L’HOMME SE LIBÈRE. "Avant son coming out, il était brillant, anxieux et agressif. Il est aujourd’hui brillant, détendu et sympathique" , constate l’ancien directeur de la rédaction du Figaro , Jean de Belot. Les chemises sur mesure remplacent les chemisettes portées au Figaro hiver comme été. L’opéra, la danse, les ventes d’art : sa culture se patine au contact du Paris gay et de milieux sociaux nouveaux pour lui. Tel un Pierre Bergé (actionnaire du groupe Le Monde) qui le fascine : il offre à ses proches les Lettres à Yves (Gallimard) qui l’ont bouleversé. "Les trois quarts de mes loisirs sont dans le monde gay. C’est ma famille." A Cavalaire, on parle moins business. Les amis d’hier doivent aimer Tristan et ses chats. De nouveaux, plus jeunes, passent. Il devient militant de "l’union libre", son mode de vie revendiqué. "Mais pourquoi tient-il à me dire qu’il est homo ?" , interroge Henri Proglio, le patron d’EDF au sortir d’une réunion de travail. Il pourfend les homosexuels – hommes et femmes – qui ne s’assument pas.
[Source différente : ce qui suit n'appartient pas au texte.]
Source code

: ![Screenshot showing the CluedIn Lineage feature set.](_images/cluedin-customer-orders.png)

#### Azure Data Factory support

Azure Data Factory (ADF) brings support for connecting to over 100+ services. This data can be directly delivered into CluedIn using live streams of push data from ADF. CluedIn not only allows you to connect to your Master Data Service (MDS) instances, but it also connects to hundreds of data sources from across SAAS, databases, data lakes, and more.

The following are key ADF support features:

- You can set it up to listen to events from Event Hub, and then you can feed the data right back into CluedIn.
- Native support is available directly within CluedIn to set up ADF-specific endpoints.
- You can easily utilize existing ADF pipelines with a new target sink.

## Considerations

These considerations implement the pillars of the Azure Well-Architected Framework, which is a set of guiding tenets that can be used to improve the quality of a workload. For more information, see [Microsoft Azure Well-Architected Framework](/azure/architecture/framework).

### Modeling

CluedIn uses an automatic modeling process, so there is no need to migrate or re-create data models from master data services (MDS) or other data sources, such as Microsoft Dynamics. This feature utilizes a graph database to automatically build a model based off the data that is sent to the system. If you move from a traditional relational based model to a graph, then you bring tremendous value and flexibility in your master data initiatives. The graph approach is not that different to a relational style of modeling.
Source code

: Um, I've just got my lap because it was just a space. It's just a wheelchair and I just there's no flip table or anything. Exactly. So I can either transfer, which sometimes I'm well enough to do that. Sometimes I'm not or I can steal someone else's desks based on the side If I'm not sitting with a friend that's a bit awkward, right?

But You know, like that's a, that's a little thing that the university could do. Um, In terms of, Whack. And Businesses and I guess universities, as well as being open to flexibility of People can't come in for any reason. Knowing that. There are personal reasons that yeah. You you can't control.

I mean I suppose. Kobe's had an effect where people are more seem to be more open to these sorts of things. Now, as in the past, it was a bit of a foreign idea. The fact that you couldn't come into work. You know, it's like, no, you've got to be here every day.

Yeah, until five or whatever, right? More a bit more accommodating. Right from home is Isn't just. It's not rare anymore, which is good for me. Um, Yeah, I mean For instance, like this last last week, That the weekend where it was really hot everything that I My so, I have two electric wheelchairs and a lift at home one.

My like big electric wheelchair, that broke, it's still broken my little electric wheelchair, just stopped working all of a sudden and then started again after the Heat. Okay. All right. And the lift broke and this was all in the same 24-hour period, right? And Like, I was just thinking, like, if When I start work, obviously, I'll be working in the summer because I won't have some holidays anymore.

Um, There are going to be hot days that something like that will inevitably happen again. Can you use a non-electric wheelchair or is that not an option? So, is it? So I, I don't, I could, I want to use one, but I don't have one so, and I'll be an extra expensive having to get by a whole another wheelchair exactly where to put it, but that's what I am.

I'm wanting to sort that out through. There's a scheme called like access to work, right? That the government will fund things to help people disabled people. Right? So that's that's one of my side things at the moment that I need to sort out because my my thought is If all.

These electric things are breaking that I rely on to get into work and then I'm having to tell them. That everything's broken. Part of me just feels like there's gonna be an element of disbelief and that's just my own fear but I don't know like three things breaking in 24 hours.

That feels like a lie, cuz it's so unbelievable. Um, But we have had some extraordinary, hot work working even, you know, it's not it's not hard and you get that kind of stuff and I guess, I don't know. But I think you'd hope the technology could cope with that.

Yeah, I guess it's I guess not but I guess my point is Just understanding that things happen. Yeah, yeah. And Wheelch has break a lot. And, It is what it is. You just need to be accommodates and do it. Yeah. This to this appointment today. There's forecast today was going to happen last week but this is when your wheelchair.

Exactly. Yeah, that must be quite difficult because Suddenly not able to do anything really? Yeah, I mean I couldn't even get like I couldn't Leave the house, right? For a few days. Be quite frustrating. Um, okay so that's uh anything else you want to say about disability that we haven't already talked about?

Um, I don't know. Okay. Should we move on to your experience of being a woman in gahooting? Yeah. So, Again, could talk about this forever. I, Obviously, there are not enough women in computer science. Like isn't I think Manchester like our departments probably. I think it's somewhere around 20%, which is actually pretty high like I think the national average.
En 2010, il obtient de Nicolas Sarkozy l’égalité fiscale pour tous qui sera introduite dans la loi de finances de 2011 mais échoue à le convaincre du droit au mariage et à l’adoption. Ce qui ne l’empêche pas d’estimer que l’ancien président est "le seul homme de droite à comprendre la question des droits des gays". Dernière prise de position en date : le 26 janvier, dans une interview au Figaro, Philippe Villin affiche son soutien au projet de loi du gouvernement Ayrault. L’establishment ne lui en veut pas de son militantisme. Cela peut même lui ouvrir certaines portes. En revanche, on critique ses combats et la violence avec laquelle il les mène. Il y a "les cons" et les autres. Les forts et "les nuls" . Les "criminels de paix" et ceux qui veulent sauver la France. Villin veut faire partager sa constante obsession : il faut détruire, non pas Carthage mais l’euro. Trente ans qu’il répète chaque jour, tel Caton le Censeur, que l’Europe court à sa perte. "Je m’en réveille la nuit. ça tue l’industrie. Des millions de chômeurs paient pour nos capitulations." Anti-euro cosmopolite, il n’est guère regardant quant à ses alliés, tel Jacques Sapir, militant Front de gauche.
 
Sur les personnes, il peut être aussi violent. Christophe de Margerie lui demandera de mettre en sourdine ses attaques contre Anne Lauvergeon, alors présidente d’Areva. Vice-président de l’AROP, l’association des mécènes de l’Opéra, il s’acharne sur son directeur, Nicolas Joël, pour qu’il ne termine pas son mandat. Au conseil de l’Union centrale des arts décoratifs, il traite de "menteuse" Hélène David-Weill, femme de l’ancien patron de Lazard. Et sa détestation de Jean-Claude Trichet finit par le brouiller avec Michel Pébereau, le parrain de "l’Inspection" qui l’a soutenu dans les mauvais jours. Certains s’en amusent : "Quand il exagère, on lui met une baffe et il se calme" , explique, bienveillant, un patron du CAC 40 qui n’est pas de ses clients. Mais il n’est plus invité dans certains cercles, comme le sélect colloque franco-britannique. Et ce gastronome reconnu par les plus grands chefs reste à la porte du Club des Cent, la confrérie de la table et des pouvoirs. "Il se pourrit la vie par un sale caractère et un ego surdimensionné" , rapporte un membre éminent. Lorsqu’on est payé pour murmurer à l’oreille de ses clients, il faut savoir atténuer sa voix de stentor. Cet indépendant farouche a choisi d’assumer bruyamment ses ruptures. Il ne sera jamais "convenable". Villin et ­l’estblashiment, comme un rendez-vous manqué.